Pada hari ini kita mendengar
Tuhan Yesus berkata: "Aku datang untuk melemparkan api ke bumi dan betapa
Aku harapkan, api itu telah menyala!" (Luk 12:49). Tuhan Yesus datang ke
bumi untuk melakukan kehendak Bapa yakni memurnikan dan menguduskan manusia
supaya layak di hadirat Tuhan Allah Bapa. Manusia yang berdosa dikuduskan-Nya
sebab Ia sendiri tidak menghitung dosa-dosa. Ia bahkan memberikan Roh
Kudus-Nya, laksana api yang selalu menyala. Untuk menguduskan manusia maka
Yesus menerima baptisan yakni kemartiran-Nya. Ia menumpahkan darah di kayu
salib untuk menyelamatkan dunia. Tentu saja semua ini menunjukkan kesetiaan
Tuhan terhadap manusia. Bedanya adalah manusia itu susah untuk menjadi pribadi
yang setia. Hal yang sungguh terjadi adalah tindakan-tindakan melawan
kekudusan, misalnya tidak ada damai dan pertentangan di dalam keluarga.
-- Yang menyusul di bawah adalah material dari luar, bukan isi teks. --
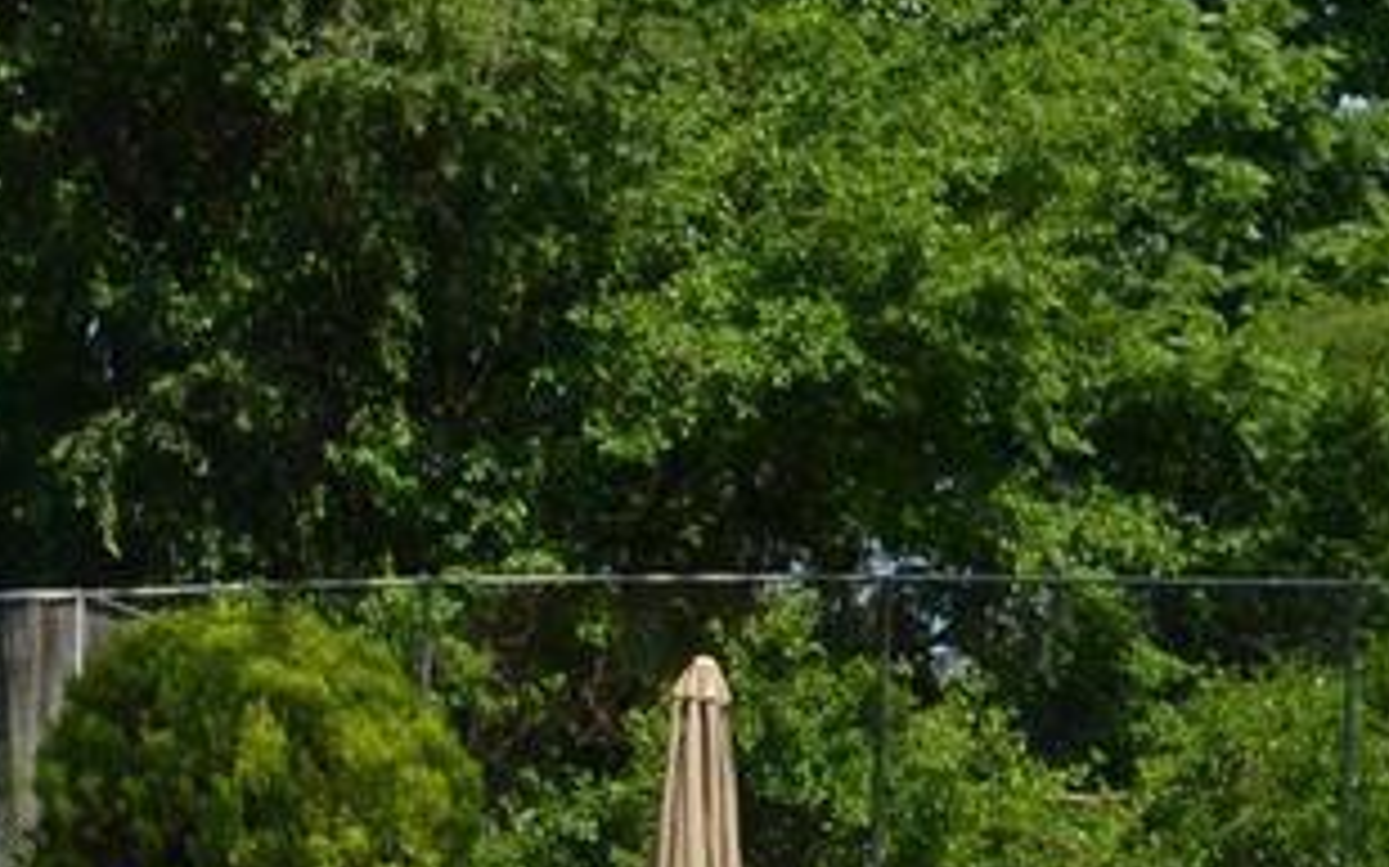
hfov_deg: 11.1
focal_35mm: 185
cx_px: -324
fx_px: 7002
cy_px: 1065
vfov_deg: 7.0
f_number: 9
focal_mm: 26
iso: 100
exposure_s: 1/200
Ketika
tidak ada damai dalam keluarga maka pertentangan menjadi jawabannya. Tetapi apa
untungnya kita bertentangan dan tidak mau berdamai? Tuhan Yesus memberikan Roh
Kudus-Nya untuk menguatkan dan menguduskan hidup kita.
Tuhan Yesus mengurbankan diri-Nya
untuk keselamatan kita semua. Manusia diselamatkan dari dosa dan salah yang
dilakukan sadar atau tidak sadar. Dosa-dosa yang selalu diulangi manusia adalah
menyerahkan anggota-anggota tubuh, menjadi hamba, menjadi hamba kecemaran dan
kedurhakaan. Tuhan melalui Santu Paulus menghendaki supaya saat ini kita
menyerahkan anggota-anggota tubuh dan menjadi hamba kebenaran yang membawa
kepada kekudusan. Lebih lanjut St. Paulus mengatakan bahwa sekarang kita sudah
dimerdekakan dari dosa dan menjadi hamba Allah. Kita menjadi Hamba Allah yang
hidup saat ini karena anugerah Roh Kudus.